Networthify is a fantastic tool. But I remember my high school teacher once scolded the class for making bad assumptions. To quote, “Whenever you ASSUME, you are making an ASS between U and ME!”
Taking my HS teacher’s point into consideration, the revised calculations would be the following:
Savings = Pre-Tax Savings + After-Tax Savings
Take-Home Pay = Gross Pay – Pre-Tax Savings – Taxes
But there’s another problem.
Since the savings component is now comprised of both before–tax and after–tax contributions, it makes no sense to use the take-home pay as the denominator to calculate the savings rate. To resolve this, we’ll add the pre-tax savings to the number.
The resulting savings rate calculation would be the following:
Savings Rate = (Pre-Tax Savings + After-Tax Savings) / (Take-Home Pay + Pre-Tax Savings)
Note that we don’t want to factor in taxes. Otherwise, this would put someone in the 37% tax bracket at a huge disadvantage. Ideally, the savings rate should be applicable to everyone regardless of income.
Substituting our real-life numbers
Of course, this post won’t be complete without using our household numbers. That’s the beauty of following a blog instead of reading a Yahoo Finance or CNN Money article written by a paid writer using made-up numbers.

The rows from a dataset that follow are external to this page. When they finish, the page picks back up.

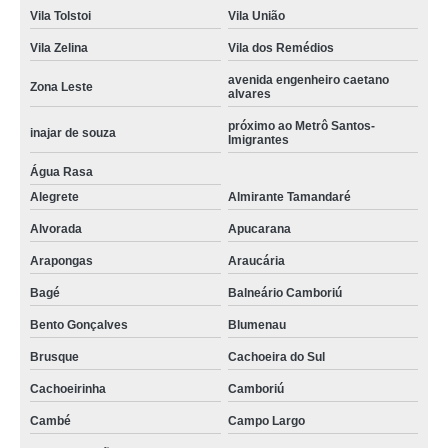
Vila Tolstoi
Vila União
Vila Zelina
Vila dos Remédios
avenida engenheiro caetano
Zona Leste
alvares
próximo ao Metrô Santos-
inajar de souza
Imigrantes
Água Rasa
Alegrete
Almirante Tamandaré
Alvorada
Apucarana
Arapongas
Araucária
Bagé
Balneário Camboriú
Bento Gonçalves
Blumenau
Brusque
Cachoeira do Sul
Cachoeirinha
Camboriú
Cambé
Campo Largo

Pre-tax Savings, $59,253.92 (401K, 403B, HSA contributions, plus employer matches)
Examples of pre-tax savings include Traditional IRA and 457 accounts.

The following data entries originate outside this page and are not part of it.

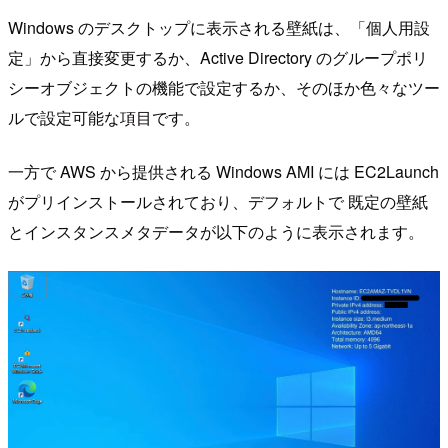
Windows のデスクトップに表示される壁紙は、「個人用設
定」から直接変更するか、Active Directory のグループポリ
シーオブジェクトの機能で設定するか、そのほか色々なツー
ルで設定可能な項目です。
一方で AWS から提供される Windows AMI には EC2Launch
がプリインストールされており、デフォルトで 既定の壁紙
とインスタンスメタデータが以下のように表示されます。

Since my wife and I turned 50, we stashed a combined $13,000 in “catch-up” contributions, bringing our 2021 contributions to $26,000 each.
After-tax Savings, $50,038.53 (Roth IRA, 529, and brokerage contributions)
Arguably, additional payments to mortgage principal may be considered an after-tax saving as many look into their house as an investment. I don’t only because we have a paid-off mortgage.
Take-home Pay, $112,996.38 (paychecks and others)
Other income may include interests, dividends, or income from a side hustle. Mine is close to nada! For simplicity, I don’t add dividends because they get automatically reinvested. And who earned substantial interest this year, anyway?
Now that the totals are available, lets recalculate…
Savings Rate = ($59,253.92 + $50,038.53) / ($112,996.38 + $59,253.92)
Our Household Savings Rate = 63.45%
We have a bigger savings rate this year, thanks to the “catch-up” contributions!
Along with your net worth and spending, your savings rate is one of the most valuable tools you can use to track your progress. It’s particularly handy in predicting how long it will take you to become financially independent.
You may be contributing more to your retirement accounts this year, but that doesn’t necessarily mean that your savings rate is higher than last year if you recently had a big raise. Unlike other metrics like net worth, your income is a factor in the equation.
Readers, I wish you all hit your savings goal in 2022!